Saved entries
═══

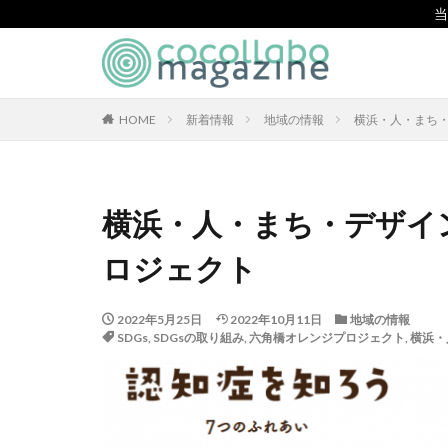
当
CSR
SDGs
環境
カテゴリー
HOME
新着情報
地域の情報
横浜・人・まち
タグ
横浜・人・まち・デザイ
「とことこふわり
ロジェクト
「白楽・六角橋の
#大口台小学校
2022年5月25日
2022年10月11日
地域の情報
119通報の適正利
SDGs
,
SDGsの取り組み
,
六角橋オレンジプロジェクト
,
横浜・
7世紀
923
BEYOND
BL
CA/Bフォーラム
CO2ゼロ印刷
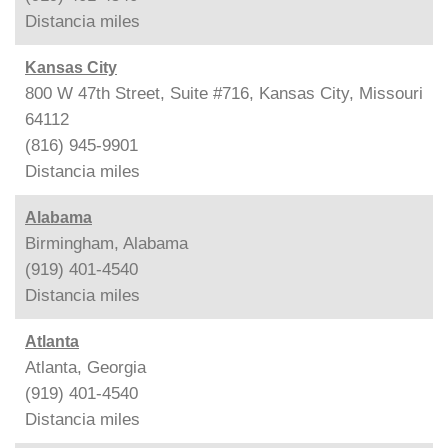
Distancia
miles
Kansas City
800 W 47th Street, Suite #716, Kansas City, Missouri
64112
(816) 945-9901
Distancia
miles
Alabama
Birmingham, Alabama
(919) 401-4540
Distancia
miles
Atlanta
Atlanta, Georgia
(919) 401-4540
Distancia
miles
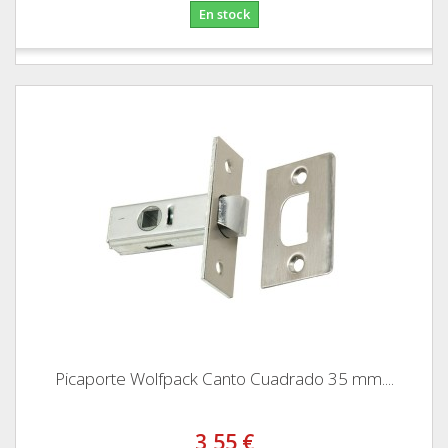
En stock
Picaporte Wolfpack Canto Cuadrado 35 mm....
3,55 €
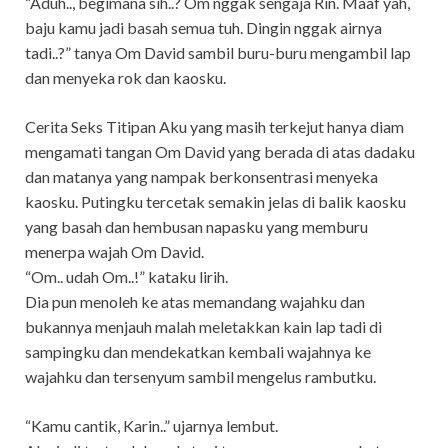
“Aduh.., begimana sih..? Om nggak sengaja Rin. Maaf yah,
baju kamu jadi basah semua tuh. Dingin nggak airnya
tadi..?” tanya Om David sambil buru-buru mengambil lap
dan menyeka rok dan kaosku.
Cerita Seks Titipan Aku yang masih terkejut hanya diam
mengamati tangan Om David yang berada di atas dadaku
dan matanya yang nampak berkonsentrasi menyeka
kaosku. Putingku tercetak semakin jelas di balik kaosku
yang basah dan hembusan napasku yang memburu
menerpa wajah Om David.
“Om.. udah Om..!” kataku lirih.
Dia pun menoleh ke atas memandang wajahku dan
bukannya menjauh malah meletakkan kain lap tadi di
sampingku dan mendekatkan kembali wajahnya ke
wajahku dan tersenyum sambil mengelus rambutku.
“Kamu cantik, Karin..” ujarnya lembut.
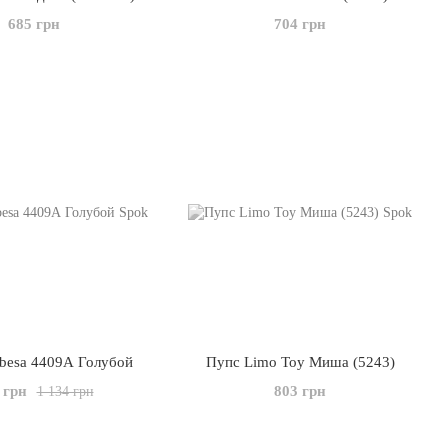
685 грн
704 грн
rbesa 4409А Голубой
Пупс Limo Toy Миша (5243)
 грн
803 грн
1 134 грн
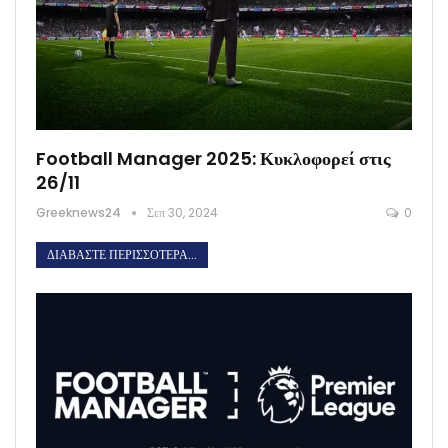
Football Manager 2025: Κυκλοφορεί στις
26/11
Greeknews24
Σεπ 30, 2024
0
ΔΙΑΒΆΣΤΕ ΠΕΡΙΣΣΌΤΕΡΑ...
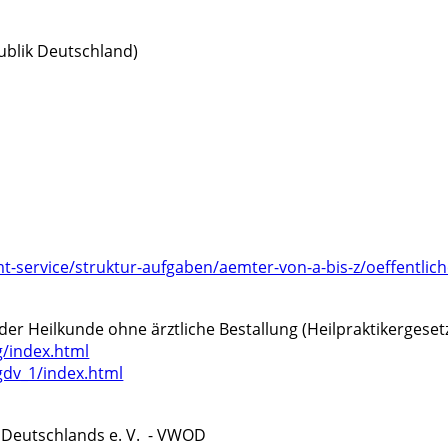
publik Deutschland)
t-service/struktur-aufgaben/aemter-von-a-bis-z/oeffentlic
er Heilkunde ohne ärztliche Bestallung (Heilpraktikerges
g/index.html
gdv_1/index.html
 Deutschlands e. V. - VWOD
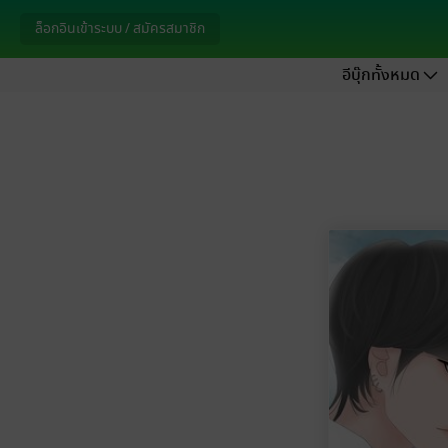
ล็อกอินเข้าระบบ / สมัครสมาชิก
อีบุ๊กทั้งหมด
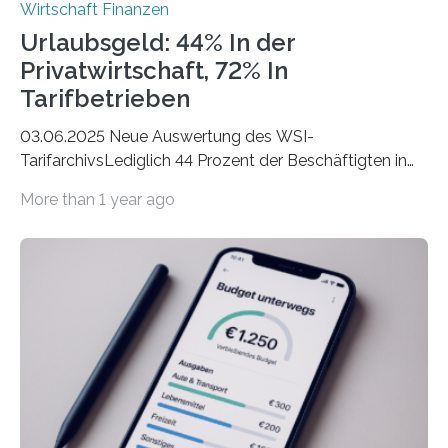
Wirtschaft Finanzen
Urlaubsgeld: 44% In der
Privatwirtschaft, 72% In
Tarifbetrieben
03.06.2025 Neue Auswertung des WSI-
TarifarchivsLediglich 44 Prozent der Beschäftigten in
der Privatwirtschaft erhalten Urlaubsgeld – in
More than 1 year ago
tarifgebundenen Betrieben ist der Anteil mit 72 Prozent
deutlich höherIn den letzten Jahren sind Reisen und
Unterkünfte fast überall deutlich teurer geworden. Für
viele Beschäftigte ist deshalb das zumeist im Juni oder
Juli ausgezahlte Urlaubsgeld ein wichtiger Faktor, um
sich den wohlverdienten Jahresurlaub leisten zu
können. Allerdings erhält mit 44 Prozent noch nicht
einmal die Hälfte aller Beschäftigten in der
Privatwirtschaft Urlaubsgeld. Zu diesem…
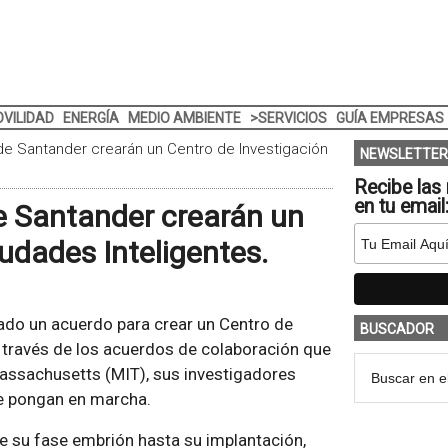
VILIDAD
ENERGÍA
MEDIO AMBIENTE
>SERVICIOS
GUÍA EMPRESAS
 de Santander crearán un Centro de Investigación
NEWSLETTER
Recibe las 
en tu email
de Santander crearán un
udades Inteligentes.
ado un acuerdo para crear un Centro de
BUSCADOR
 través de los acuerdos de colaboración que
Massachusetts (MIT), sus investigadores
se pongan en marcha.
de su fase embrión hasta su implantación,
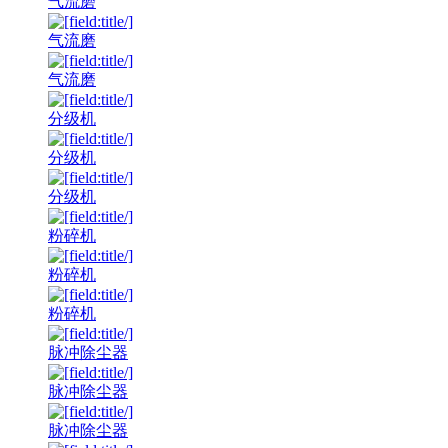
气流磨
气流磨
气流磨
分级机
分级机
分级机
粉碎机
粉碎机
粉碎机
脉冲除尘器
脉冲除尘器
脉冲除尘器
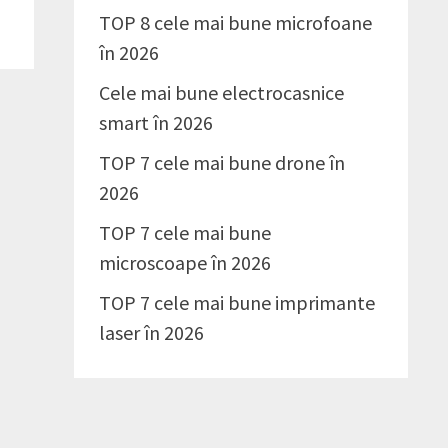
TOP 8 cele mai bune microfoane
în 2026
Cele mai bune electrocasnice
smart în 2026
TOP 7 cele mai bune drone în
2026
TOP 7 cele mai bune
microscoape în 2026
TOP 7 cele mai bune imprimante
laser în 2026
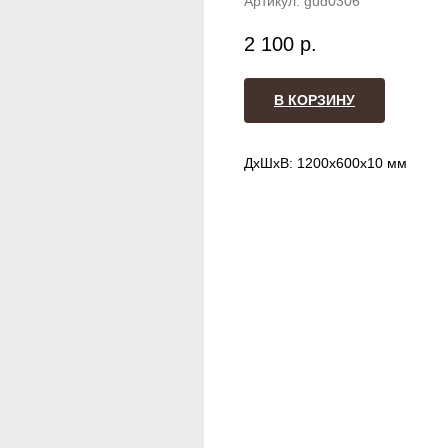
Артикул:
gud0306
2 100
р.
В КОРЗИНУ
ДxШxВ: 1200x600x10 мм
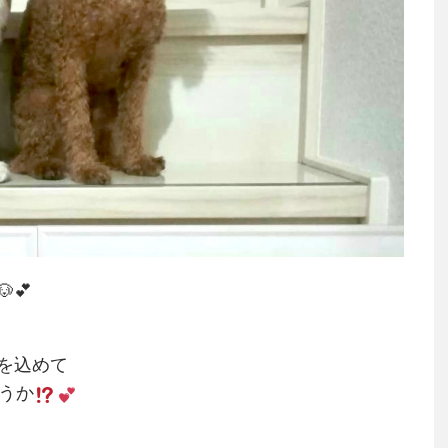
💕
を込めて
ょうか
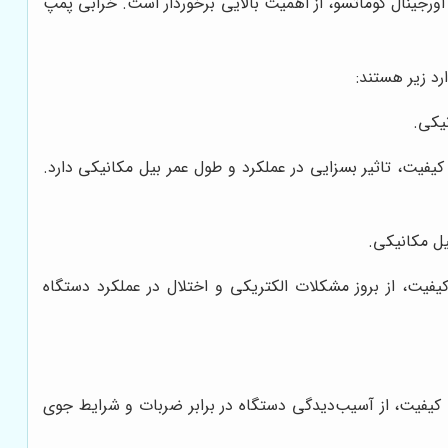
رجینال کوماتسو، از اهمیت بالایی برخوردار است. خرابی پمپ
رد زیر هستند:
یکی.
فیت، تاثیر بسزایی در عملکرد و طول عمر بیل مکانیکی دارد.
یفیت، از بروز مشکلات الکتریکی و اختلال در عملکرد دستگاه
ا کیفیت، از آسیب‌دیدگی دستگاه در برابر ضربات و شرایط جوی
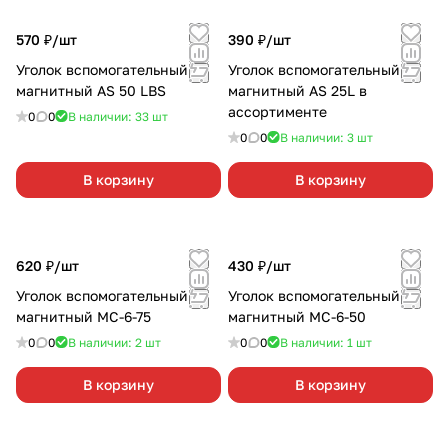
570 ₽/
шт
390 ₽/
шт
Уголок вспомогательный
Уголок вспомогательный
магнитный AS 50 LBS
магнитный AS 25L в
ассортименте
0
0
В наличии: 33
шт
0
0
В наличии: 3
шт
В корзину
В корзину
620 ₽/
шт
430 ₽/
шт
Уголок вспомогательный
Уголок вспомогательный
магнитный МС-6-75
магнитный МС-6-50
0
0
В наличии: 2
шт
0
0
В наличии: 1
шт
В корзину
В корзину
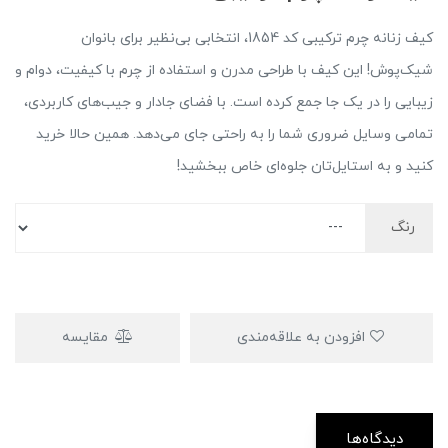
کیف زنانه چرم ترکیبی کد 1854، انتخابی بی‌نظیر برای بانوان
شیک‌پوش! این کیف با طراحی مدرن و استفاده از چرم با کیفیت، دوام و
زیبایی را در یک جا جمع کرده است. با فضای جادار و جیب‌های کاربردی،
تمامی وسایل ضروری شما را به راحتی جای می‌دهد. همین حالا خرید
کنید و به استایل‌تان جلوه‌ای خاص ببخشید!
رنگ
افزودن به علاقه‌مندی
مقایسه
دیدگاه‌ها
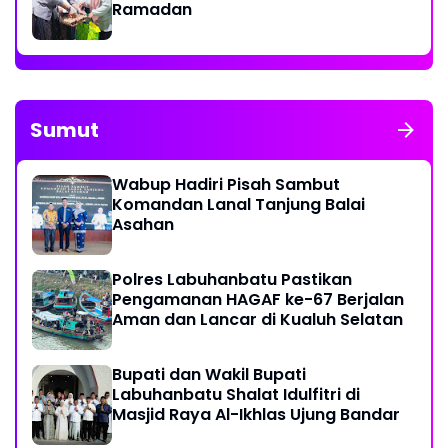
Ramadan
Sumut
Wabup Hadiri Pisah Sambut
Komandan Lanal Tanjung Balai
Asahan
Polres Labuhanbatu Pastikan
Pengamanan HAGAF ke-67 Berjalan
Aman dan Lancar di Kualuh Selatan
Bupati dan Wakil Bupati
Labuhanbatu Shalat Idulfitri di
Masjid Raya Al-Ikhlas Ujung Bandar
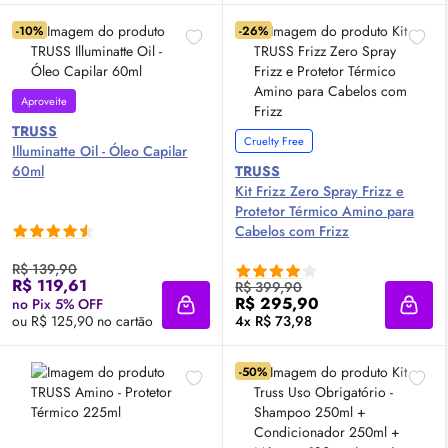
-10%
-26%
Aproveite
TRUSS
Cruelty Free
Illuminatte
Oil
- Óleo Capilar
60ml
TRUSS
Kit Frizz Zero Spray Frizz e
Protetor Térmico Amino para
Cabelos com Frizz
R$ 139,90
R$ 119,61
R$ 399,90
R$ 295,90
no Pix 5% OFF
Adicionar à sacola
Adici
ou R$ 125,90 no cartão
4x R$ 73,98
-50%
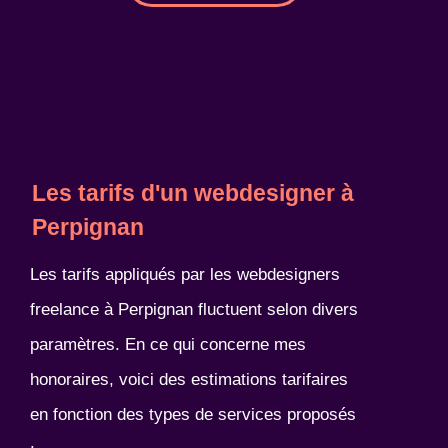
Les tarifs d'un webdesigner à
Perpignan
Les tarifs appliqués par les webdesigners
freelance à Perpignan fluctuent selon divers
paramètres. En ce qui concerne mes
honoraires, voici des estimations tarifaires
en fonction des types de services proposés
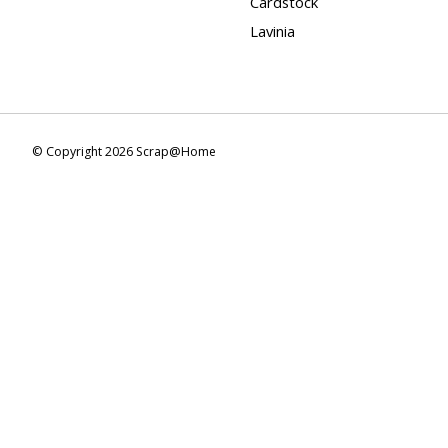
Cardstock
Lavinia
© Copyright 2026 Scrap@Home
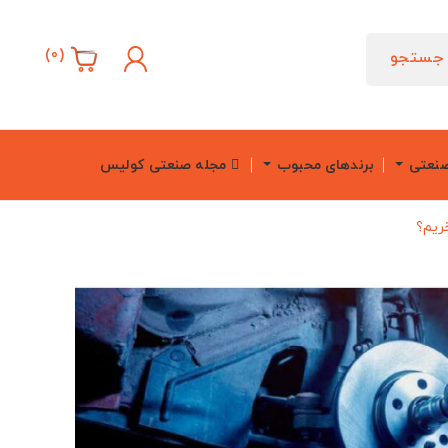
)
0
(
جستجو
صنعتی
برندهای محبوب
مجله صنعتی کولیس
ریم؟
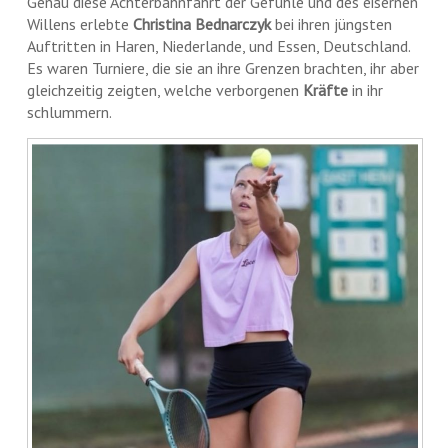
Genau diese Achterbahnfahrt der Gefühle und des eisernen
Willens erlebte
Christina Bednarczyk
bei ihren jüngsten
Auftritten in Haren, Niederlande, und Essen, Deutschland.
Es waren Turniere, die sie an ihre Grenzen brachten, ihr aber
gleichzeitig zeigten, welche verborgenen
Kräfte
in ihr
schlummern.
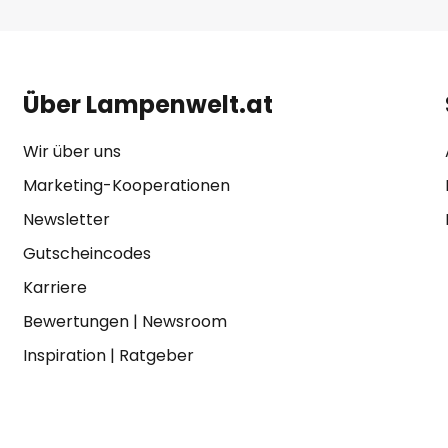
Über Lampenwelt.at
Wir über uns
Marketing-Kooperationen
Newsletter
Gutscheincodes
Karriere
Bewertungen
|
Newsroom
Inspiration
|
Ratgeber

═══

Make an exact copy of the lines of the records from the line containing "برندهای محبوب" through the final line, both ends included, but not of the pictures.

برندهای محبوب
مجله صنعتی کولیس
ریم؟
Genau diese Achterbahnfahrt der Gefühle und des eisernen
Willens erlebte
Christina Bednarczyk
bei ihren jüngsten
Auftritten in Haren, Niederlande, und Essen, Deutschland.
Es waren Turniere, die sie an ihre Grenzen brachten, ihr aber
gleichzeitig zeigten, welche verborgenen
Kräfte
in ihr
schlummern.
Über Lampenwelt.at
Wir über uns
Marketing-Kooperationen
Newsletter
Gutscheincodes
Karriere
Bewertungen
|
Newsroom
Inspiration
|
Ratgeber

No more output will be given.